# REQUIRED ACTIONS:
1/ In the Harney charter school passage, what was the outcome of the similar case in Baltimore?
2/ Transcribe part of the Harney charter school passage, beginning at the words "By The Lens’" and stopping after "school. SO frustrating.".
3/ Write the next part of the Harney charter school passage, picking up after its final sentence.

# EXERCISE PASSAGE:

◇ ◇ ◇ ◇

The Orleans Parish School Board has hired an auditor for Harney charter school upon suspicions of financial shenanigans or worse.
The Orleans Parish School Board confirmed Tuesday that a charter school improperly withheld employees’ retirement contributions, which The Lens has reported could have reduced their investment gains and may violate federal guidelines.
The school district is looking to hire a forensic auditing firm to help investigate Edgar P. Harney Spirit of Excellence Academy and other schools with financial issues. The audit could help quantify employees’ losses.
By The Lens’ count, Harney has received six warnings since last fall related to finances, enrollment, special education, public records and improper restraint of a student. Two more warnings are on the way.
Meanwhile, its chief financial officer is under an ethics investigation for being paid on the side to do school accounting.
Orleans Parish schools Superintendent Henderson Lewis Jr. said the embattled Central City school might not reapply for its charter, which is up for renewal this fall….
In a similar case in Baltimore, delayed retirement payments resulted in a federal conviction and a two-year prison sentence.

How many warnings before the board actually DOES something? 10 warnings in a year is a bit much. It’s a rhetorical question–I know that nothing happens when it’s a charter school. SO frustrating.
LikeLiked by 1 person
The Office of Inspector General of the U.S. Department of Education has issued a report which warns that, because of their lack of financial accountability to the public “CHARTER SCHOOLS AND THEIR MANAGEMENT ORGANIZATIONS POSE A POTENTIAL RISK TO FEDERAL FUNDS, EVEN AS THEY FALL SHORT OF MEETING GOALS” because of financial fraud and the artful skimming of tax money into private pockets.
If nothing else is required of charter schools, there is one thing that must be required so that charter schools are accountable to taxpayers and inform taxpayers as to where taxpayer money is actually going when it’s given to charter schools; that one key thing is this: Charter schools must be required to file the SAME detailed, public domain financial reports under penalty of perjury that public schools file.

◇ ◇ ◇ ◇

Records drawn from a dataset:
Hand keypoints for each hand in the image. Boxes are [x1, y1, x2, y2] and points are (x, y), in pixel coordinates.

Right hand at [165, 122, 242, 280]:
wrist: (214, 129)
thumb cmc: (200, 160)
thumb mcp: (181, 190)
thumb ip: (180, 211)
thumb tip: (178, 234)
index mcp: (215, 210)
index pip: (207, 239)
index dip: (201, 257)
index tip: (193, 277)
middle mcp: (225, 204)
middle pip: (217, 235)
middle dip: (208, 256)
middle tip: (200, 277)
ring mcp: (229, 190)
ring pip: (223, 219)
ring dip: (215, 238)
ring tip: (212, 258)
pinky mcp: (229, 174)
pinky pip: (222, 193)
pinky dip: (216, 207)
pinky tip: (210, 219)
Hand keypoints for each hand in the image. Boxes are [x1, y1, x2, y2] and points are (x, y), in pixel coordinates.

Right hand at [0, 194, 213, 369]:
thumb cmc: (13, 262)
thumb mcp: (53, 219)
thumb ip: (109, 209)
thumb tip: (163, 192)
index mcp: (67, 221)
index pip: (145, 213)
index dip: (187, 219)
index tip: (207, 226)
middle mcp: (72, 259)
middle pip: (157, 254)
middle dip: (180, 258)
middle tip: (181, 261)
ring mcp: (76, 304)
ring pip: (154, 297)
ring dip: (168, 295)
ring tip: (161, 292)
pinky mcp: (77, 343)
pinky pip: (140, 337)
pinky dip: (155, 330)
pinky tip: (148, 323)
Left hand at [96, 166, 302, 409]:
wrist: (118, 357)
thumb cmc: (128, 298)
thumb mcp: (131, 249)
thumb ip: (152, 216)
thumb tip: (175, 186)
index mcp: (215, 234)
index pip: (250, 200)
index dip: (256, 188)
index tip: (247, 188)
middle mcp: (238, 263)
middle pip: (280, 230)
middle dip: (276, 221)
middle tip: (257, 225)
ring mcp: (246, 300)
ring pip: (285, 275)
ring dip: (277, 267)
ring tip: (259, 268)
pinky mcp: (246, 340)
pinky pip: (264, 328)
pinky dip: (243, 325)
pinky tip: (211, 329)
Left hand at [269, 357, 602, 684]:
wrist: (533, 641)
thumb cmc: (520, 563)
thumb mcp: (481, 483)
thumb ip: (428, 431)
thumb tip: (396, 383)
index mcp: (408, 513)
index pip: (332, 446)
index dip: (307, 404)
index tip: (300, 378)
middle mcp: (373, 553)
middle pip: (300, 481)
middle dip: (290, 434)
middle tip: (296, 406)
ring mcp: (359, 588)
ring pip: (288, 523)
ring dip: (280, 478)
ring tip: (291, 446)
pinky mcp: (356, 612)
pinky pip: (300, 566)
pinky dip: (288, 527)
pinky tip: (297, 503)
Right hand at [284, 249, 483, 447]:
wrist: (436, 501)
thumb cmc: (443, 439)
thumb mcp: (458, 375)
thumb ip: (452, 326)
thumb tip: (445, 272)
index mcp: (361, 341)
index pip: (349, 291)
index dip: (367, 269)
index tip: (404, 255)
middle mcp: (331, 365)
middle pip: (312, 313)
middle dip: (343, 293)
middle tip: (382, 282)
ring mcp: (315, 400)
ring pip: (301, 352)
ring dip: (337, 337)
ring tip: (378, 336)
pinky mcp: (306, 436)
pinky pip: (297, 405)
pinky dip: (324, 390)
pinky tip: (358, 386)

◇ ◇ ◇ ◇

# RESULTS:
1/ Delayed retirement payments resulted in a federal conviction and a two-year prison sentence.

2/
By The Lens’ count, Harney has received six warnings since last fall related to finances, enrollment, special education, public records and improper restraint of a student. Two more warnings are on the way.
Meanwhile, its chief financial officer is under an ethics investigation for being paid on the side to do school accounting.
Orleans Parish schools Superintendent Henderson Lewis Jr. said the embattled Central City school might not reapply for its charter, which is up for renewal this fall….
In a similar case in Baltimore, delayed retirement payments resulted in a federal conviction and a two-year prison sentence.

How many warnings before the board actually DOES something? 10 warnings in a year is a bit much. It’s a rhetorical question–I know that nothing happens when it’s a charter school. SO frustrating.

3/
Charter schools will cry that this is “too burdensome” — yet public schools file such reports. What would the outcry be if public schools were “freed” of this “burden”? Why, the outcry would rattle the very heavens! So, why is it that private charter schools are allowed to get away with taking public tax money and not have to tell the public on an annual basis how those public tax dollars are spent?
Charter schools bill themselves as “public schools”, but Supreme Courts in states like New York, Washington and elsewhere are catching on to the scam and have ruled that charter schools are really private schools because they aren’t accountable to the public because they are run by private boards that aren’t elected by voters and don’t even have to file detailed reports to the public about what they’re doing with the public’s tax money. Of course, if they have to do that, the public and the media will see what the charter school scam is all about, and charter schools will fade away.
Forget every other strategy to stop charter schools: If you can force them to file the SAME detailed, public domain, annual financial reports under penalty of perjury that public schools file — and why not? — the public school industry will dry up and move on to other privatization scams in other areas to divert public money into private pockets.
LikeLiked by 1 person
exactly exposing the GAME: “…the public school industry will dry up and move on to other privatization scams in other areas to divert public money into private pockets.”